Fuyu gives you powerful tools to find and interact with elements in the browser — just like a human would.

This guide covers how to select elements and use the Element object to perform common actions like clicking, typing, and reading content.


🔍 Finding Elements

Use these two commands to locate elements on the page:

el = find_element("selector")
elements = find_elements("selector")
  • find_element() returns the first match, or None if no match is found (it will not crash).
  • find_elements() returns a list of matching elements, or an empty list.

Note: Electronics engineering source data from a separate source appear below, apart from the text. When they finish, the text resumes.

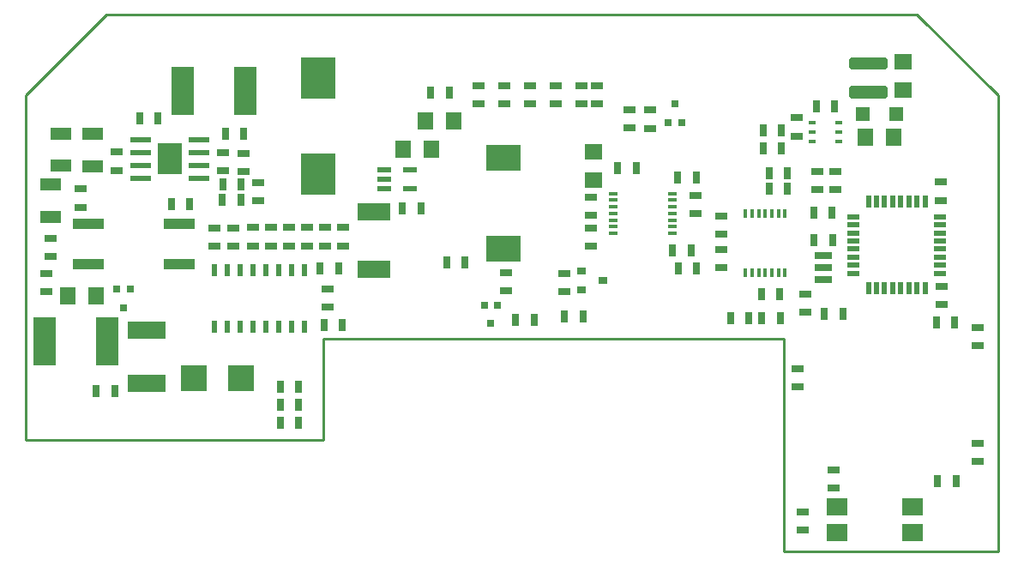
<source format=gbr>
G04 EAGLE Gerber RS-274X export*
G75*
%MOMM*%
%FSLAX34Y34*%
%LPD*%
%INSolderpaste Top*%
%IPPOS*%
%AMOC8*
5,1,8,0,0,1.08239X$1,22.5*%
G01*
%ADD10R,1.320800X0.558800*%
%ADD11R,1.200000X0.800000*%
%ADD12R,0.800000X1.200000*%
%ADD13R,3.200000X1.800000*%
%ADD14R,1.600000X1.800000*%
%ADD15R,3.100000X1.000000*%
%ADD16R,1.700000X0.700000*%
%ADD17R,1.270000X0.558800*%
%ADD18R,0.558800X1.270000*%
%ADD19R,0.600000X1.200000*%
%ADD20R,0.800000X0.450000*%
%ADD21R,2.150000X0.500000*%
%ADD22R,2.400000X3.100000*%
%ADD23C,0.625000*%
%ADD24R,3.500000X4.100000*%
%ADD25R,1.397000X1.397000*%
%ADD26R,1.800000X1.600000*%
%ADD27R,0.900000X0.800000*%
%ADD28R,2.000000X1.200000*%
%ADD29R,2.286000X4.800000*%
%ADD30R,2.540000X2.540000*%
%ADD31R,0.700000X0.700000*%
%ADD32R,3.700000X1.800000*%
%ADD33R,0.900000X0.350000*%
%ADD34R,0.350000X0.900000*%
%ADD35R,2.000000X1.780000*%
%ADD36R,3.400000X2.600000*%
%ADD37C,0.254000*%


D10*
X353822Y266446D03*
X353822Y257048D03*
X353822Y247650D03*
X379222Y247650D03*
X379222Y266446D03*
D11*
X224155Y191533D03*
X224155Y209533D03*
X241935Y191533D03*
X241935Y209533D03*
X259715Y191533D03*
X259715Y209533D03*
X277495Y191533D03*
X277495Y209533D03*
X313055Y191533D03*
X313055Y209533D03*
X295275Y191533D03*
X295275Y209533D03*
X204851Y191406D03*
X204851Y209406D03*
X186309Y191406D03*
X186309Y209406D03*
D12*
X194454Y252222D03*
X212454Y252222D03*
D13*
X344170Y224723D03*
X344170Y168723D03*
D12*
X269604Y16510D03*
X251604Y16510D03*
X251604Y34290D03*
X269604Y34290D03*
X251604Y52070D03*
X269604Y52070D03*
D11*
X762000Y51960D03*
X762000Y69960D03*
X769620Y125620D03*
X769620Y143620D03*
D12*
X918320Y-40640D03*
X900320Y-40640D03*
D11*
X939800Y-21700D03*
X939800Y-3700D03*
X24257Y198738D03*
X24257Y180738D03*
D12*
X399940Y342900D03*
X417940Y342900D03*
D14*
X422940Y314960D03*
X394940Y314960D03*
D11*
X798957Y246778D03*
X798957Y264778D03*
D15*
X151680Y173040D03*
X61680Y173040D03*
X151680Y213040D03*
X61680Y213040D03*
D12*
X162162Y232537D03*
X144162Y232537D03*
D11*
X563880Y331360D03*
X563880Y349360D03*
X781177Y246778D03*
X781177Y264778D03*
D16*
X787527Y158053D03*
X787527Y170053D03*
X787527Y182053D03*
D17*
X816991Y220278D03*
X816991Y212278D03*
X816991Y204278D03*
X816991Y196278D03*
X816991Y188278D03*
X816991Y180278D03*
X816991Y172278D03*
X816991Y164278D03*
D18*
X831917Y149352D03*
X839917Y149352D03*
X847917Y149352D03*
X855917Y149352D03*
X863917Y149352D03*
X871917Y149352D03*
X879917Y149352D03*
X887917Y149352D03*
D17*
X902843Y164278D03*
X902843Y172278D03*
X902843Y180278D03*
X902843Y188278D03*
X902843Y196278D03*
X902843Y204278D03*
X902843Y212278D03*
X902843Y220278D03*
D18*
X887917Y235204D03*
X879917Y235204D03*
X871917Y235204D03*
X863917Y235204D03*
X855917Y235204D03*
X847917Y235204D03*
X839917Y235204D03*
X831917Y235204D03*
D11*
X903859Y254491D03*
X903859Y236491D03*
D19*
X274955Y167573D03*
X262255Y167573D03*
X249555Y167573D03*
X236855Y167573D03*
X224155Y167573D03*
X211455Y167573D03*
X198755Y167573D03*
X186055Y167573D03*
X186055Y111573D03*
X198755Y111573D03*
X211455Y111573D03*
X224155Y111573D03*
X236855Y111573D03*
X249555Y111573D03*
X262255Y111573D03*
X274955Y111573D03*
D11*
X298450Y131081D03*
X298450Y149081D03*
X447040Y331360D03*
X447040Y349360D03*
X472440Y331360D03*
X472440Y349360D03*
X497840Y331360D03*
X497840Y349360D03*
X523240Y331360D03*
X523240Y349360D03*
X548640Y331360D03*
X548640Y349360D03*
D20*
X776809Y313411D03*
X776809Y303911D03*
X776809Y294411D03*
X802309Y294411D03*
X802309Y303911D03*
X802309Y313411D03*
D21*
X113617Y296545D03*
X113617Y283845D03*
X113617Y271145D03*
X113617Y258445D03*
X171117Y258445D03*
X171117Y271145D03*
X171117Y283845D03*
X171117Y296545D03*
D22*
X142367Y277495D03*
D23*
X815594Y346884D02*
X847344Y346884D01*
X847344Y340634D01*
X815594Y340634D01*
X815594Y346884D01*
X815594Y346571D02*
X847344Y346571D01*
X847344Y374884D02*
X815594Y374884D01*
X847344Y374884D02*
X847344Y368634D01*
X815594Y368634D01*
X815594Y374884D01*
X815594Y374571D02*
X847344Y374571D01*
D24*
X288671Y262253D03*
X288671Y357253D03*
D12*
X780559Y329311D03*
X798559Y329311D03*
D25*
X826389Y321691D03*
X859409Y321691D03*
D26*
X866521Y373029D03*
X866521Y345029D03*
D12*
X727981Y305689D03*
X745981Y305689D03*
D11*
X761619Y299991D03*
X761619Y317991D03*
D12*
X745981Y287909D03*
X727981Y287909D03*
D14*
X828899Y298831D03*
X856899Y298831D03*
D27*
X569809Y157519D03*
X548809Y148019D03*
X548809Y167019D03*
D12*
X550029Y121479D03*
X532029Y121479D03*
D11*
X531379Y145931D03*
X531379Y163931D03*
D12*
X602598Y267843D03*
X584598Y267843D03*
D11*
X557657Y239378D03*
X557657Y221378D03*
X557657Y190898D03*
X557657Y208898D03*
D26*
X560578Y256383D03*
X560578Y284383D03*
D12*
X638700Y186563D03*
X656700Y186563D03*
X644415Y168910D03*
X662415Y168910D03*
D11*
X661162Y241537D03*
X661162Y223537D03*
D28*
X34798Y302512D03*
X34798Y270512D03*
X66421Y302004D03*
X66421Y270004D03*
X24892Y252347D03*
X24892Y220347D03*
D11*
X89667Y266099D03*
X89667Y284099D03*
D12*
X112311Y317759D03*
X130311Y317759D03*
D11*
X214757Y282812D03*
X214757Y264812D03*
D12*
X197375Y302260D03*
X215375Y302260D03*
D11*
X194437Y283447D03*
X194437Y265447D03*
D12*
X194213Y236748D03*
X212213Y236748D03*
D29*
X216928Y344805D03*
X154928Y344805D03*
D30*
X212725Y60579D03*
X165735Y60579D03*
D11*
X53848Y247633D03*
X53848Y229633D03*
X616712Y307611D03*
X616712Y325611D03*
D31*
X634342Y313330D03*
X647342Y313330D03*
X640842Y331830D03*
D32*
X119761Y108423D03*
X119761Y55923D03*
D29*
X18657Y97282D03*
X80657Y97282D03*
D11*
X596519Y308246D03*
X596519Y326246D03*
X20320Y145940D03*
X20320Y163940D03*
X939800Y92600D03*
X939800Y110600D03*
X229362Y253856D03*
X229362Y235856D03*
D14*
X41880Y142240D03*
X69880Y142240D03*
D12*
X69740Y48260D03*
X87740Y48260D03*
D14*
X372207Y286639D03*
X400207Y286639D03*
D12*
X390000Y228600D03*
X372000Y228600D03*
X778400Y197104D03*
X796400Y197104D03*
D11*
X904240Y133240D03*
X904240Y151240D03*
D33*
X580350Y243020D03*
X580350Y236520D03*
X580350Y230020D03*
X580350Y223520D03*
X580350Y217020D03*
X580350Y210520D03*
X580350Y204020D03*
X638850Y204020D03*
X638850Y210520D03*
X638850Y217020D03*
X638850Y223520D03*
X638850Y230020D03*
X638850Y236520D03*
X638850Y243020D03*
D34*
X710750Y165060D03*
X717250Y165060D03*
X723750Y165060D03*
X730250Y165060D03*
X736750Y165060D03*
X743250Y165060D03*
X749750Y165060D03*
X749750Y223560D03*
X743250Y223560D03*
X736750Y223560D03*
X730250Y223560D03*
X723750Y223560D03*
X717250Y223560D03*
X710750Y223560D03*
D12*
X733950Y262890D03*
X751950Y262890D03*
X733950Y247650D03*
X751950Y247650D03*
X744330Y143510D03*
X726330Y143510D03*
X744838Y120142D03*
X726838Y120142D03*
D11*
X687070Y170070D03*
X687070Y188070D03*
D35*
X801190Y-66040D03*
X801190Y-91440D03*
X875690Y-91440D03*
X875690Y-66040D03*
D31*
X103020Y148950D03*
X90020Y148950D03*
X96520Y130450D03*
D12*
X806560Y124460D03*
X788560Y124460D03*
D11*
X767080Y-71010D03*
X767080Y-89010D03*
X797560Y-29608D03*
X797560Y-47608D03*
D12*
X661780Y259080D03*
X643780Y259080D03*
D11*
X687070Y221090D03*
X687070Y203090D03*
D12*
X294530Y113030D03*
X312530Y113030D03*
X290720Y168910D03*
X308720Y168910D03*
X899050Y115570D03*
X917050Y115570D03*
D11*
X473964Y146956D03*
X473964Y164956D03*
D12*
X795892Y224536D03*
X777892Y224536D03*
D36*
X471424Y188680D03*
X471424Y278680D03*
D31*
X465732Y133202D03*
X452732Y133202D03*
X459232Y114702D03*
D12*
X433688Y174752D03*
X415688Y174752D03*
X714104Y119888D03*
X696104Y119888D03*
X501760Y118110D03*
X483760Y118110D03*
D37*
X0Y0D02*
X293500Y0D01*
X293500Y100000D01*
X748100Y100000D01*
X748100Y-110000D01*
X960000Y-110000D01*
X960000Y340000D01*
X880028Y419972D01*
X79972Y419972D01*
X0Y340000D01*
X0Y0D01*
M02*

</source>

You can use any selector type:

  • CSS: #login-button, .product-title, div.item
  • Pseudo selectors: :has(...), :nth-child(...)
  • XPath: //button[@type="submit"]

Fuyu automatically detects the selector type.


🧩 The Element Object

When you use find_element() or find_elements(), you get an Element object that represents a specific node on the page.

📄 Read Element Text

el = find_element(".title")

if el
print(el.text)
end

🖱 Click an Element

el = find_element("button.submit")

if el
el.click()
end

Other mouse actions:

  • el.double_click()
  • el.right_click()
  • el.hover()

⌨️ Type into Inputs

el = find_element("input[name='email']")

if el
el.input("[email protected]")
end

Keyboard actions:

  • el.enter()
  • el.backspace()
  • el.clear()

⌨️ Sending Key Presses

Fuyu exposes a global Keys object for simulating keyboard input:

el.send_keys(Keys.ENTER)
el.send_keys(Keys.CTRL + "a")
el.send_keys(Keys.SHIFT + "test")

You can combine keys like Keys.CTRL + Keys.SHIFT or use them with characters. This is useful for advanced interactions like shortcuts, selects, or hotkeys.


🔍 Read Attributes

el = find_element("img")

if el
print(el.src)
print(el.alt)
end

You can access any valid attribute using dot notation: el.href, el.value, etc.


🧭 Scroll Element

el = find_element(".scroll-box")

if el
el.scroll_into_view()
el.scroll_y(200)
end

You can also scroll within the element:

  • el.scroll(y, x)
  • el.scroll_x()

🔁 Looping Over Multiple Elements

When you use find_elements(), you get a list of matching elements you can iterate:

items = find_elements(".product")

for item in items
print(item.text)
end

You can use this to extract lists, click all buttons in a section, or gather text from repeated elements.


⚠️ Best Practices

  • Always use wait_for() before trying to access elements that may not appear immediately.

  • Use unique selectors like #id or data-* attributes when possible to avoid accidental matches.

    • find_element() returns None if no matching element is found — this won't crash your script. However, attempting to access properties or call methods on None will result in a logged error and may lead to unexpected behavior.

      To avoid this, always check if the result is not None before using it.

    Note: These errors are non-fatal and the script will continue running unless you explicitly stop it with something like abort().